AFP looks at how Mexico, whose President Claudia Sheinbaum has been walking a diplomatic tightrope with Trump, fared generally:
- The good -
Mexico avoided the 10-percent blanket tariffs imposed by Trump on several Latin American countries, including ones with staunchly pro-Trump governments such as Argentina and El Salvador.
For the moment at least, some Mexican exports to the United States remain tariff-free.
Analysts at BBVA bank said the fact that Mexico faced a lower level of relative protectionism "could give it advantages in accessing the US market and, therefore, attracting investment."

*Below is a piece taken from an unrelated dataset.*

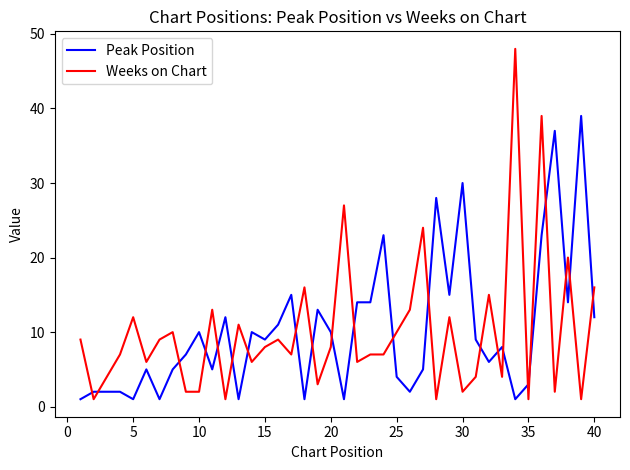

How many values in the Weeks on Chart series are below 8?

20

They said it could act as an incentive for nearshoring -- companies moving their operations to Mexico from other countries to use it as a tariff-free or low-tariff port of entry to the United States.
"It would simply be more profitable or less expensive to export these goods from Mexico than from countries with higher tariffs," BBVA said.
During Trump's first presidency from 2017-2021, scores of Chinese companies relocated their production to northern Mexico to avoid tariffs -- a bone of contention for the Republican leader.
- The bad -
Parts of Mexico's vital automotive industry are reeling after being hit with 25 percent tariffs, which come a month after Trump imposed levies on other goods from Mexico and Canada not covered by the United States-Mexico-Canada-Agreement (USMCA) trade deal.
Mexico's steel and aluminum exports to the United States have, since March, also been subject to 25 percent tariffs.
"We shouldn't be subject to these tariffs simply because the USMCA agreement provides otherwise," Juan Francisco Torres-Landa, a partner at consulting firm Hogan Lovells in Mexico City, told AFP.
The automotive tariffs are particularly painful for Mexico.
In recent years, several major automakers including Ford, General Motors, BMW, and Audi have outsourced part of their production to Mexico because of its tariff-free access to the United States.
Under Trump's new rules, US vehicle parts will not face tariffs. But manufacturers say that with automotive components crossing the US-Mexico border multiple times during the assembly process, it is nearly impossible to ascertain which are American.
Torres-Landa called the provision "gibberish."
"A car must have about 10,000 parts; tracking them to see what you pay (tariffs) for and what you don't pay for is a very complex equation," he said.
A day after the tariffs were announced, the shockwaves are still being felt.
Stellantis (born out of the merger of Fiat Chrysler and Renault) said it would immediately pause production at some of its Mexican and Canadian plants.
Volkswagen, meanwhile, indicated it would halt rail shipments of vehicles made in Mexico to the United States, Automotive News said.
The Mexican government said Thursday that over the next 40 days it will attempt to negotiate "the best conditions" with the Trump administration for the automotive, steel, and aluminum industries.
- The unknown -
The uncertainty caused by Trump's repeated threats of steep tariffs has already caused a slowdown in manufacturing activity.
While the Mexican government has forecast economic growth of about 1.5 percent this year, analysts surveyed by the central bank said this week they expected it to come in much lower, at 0.5 percent.
In the country's northern industrial borderlands, home to thousands of factories built to serve the US market, Mexicans fear mass layoffs.
"I think difficult times are coming," trucker Omar Zepeda told AFP in the border city of Tijuana this week.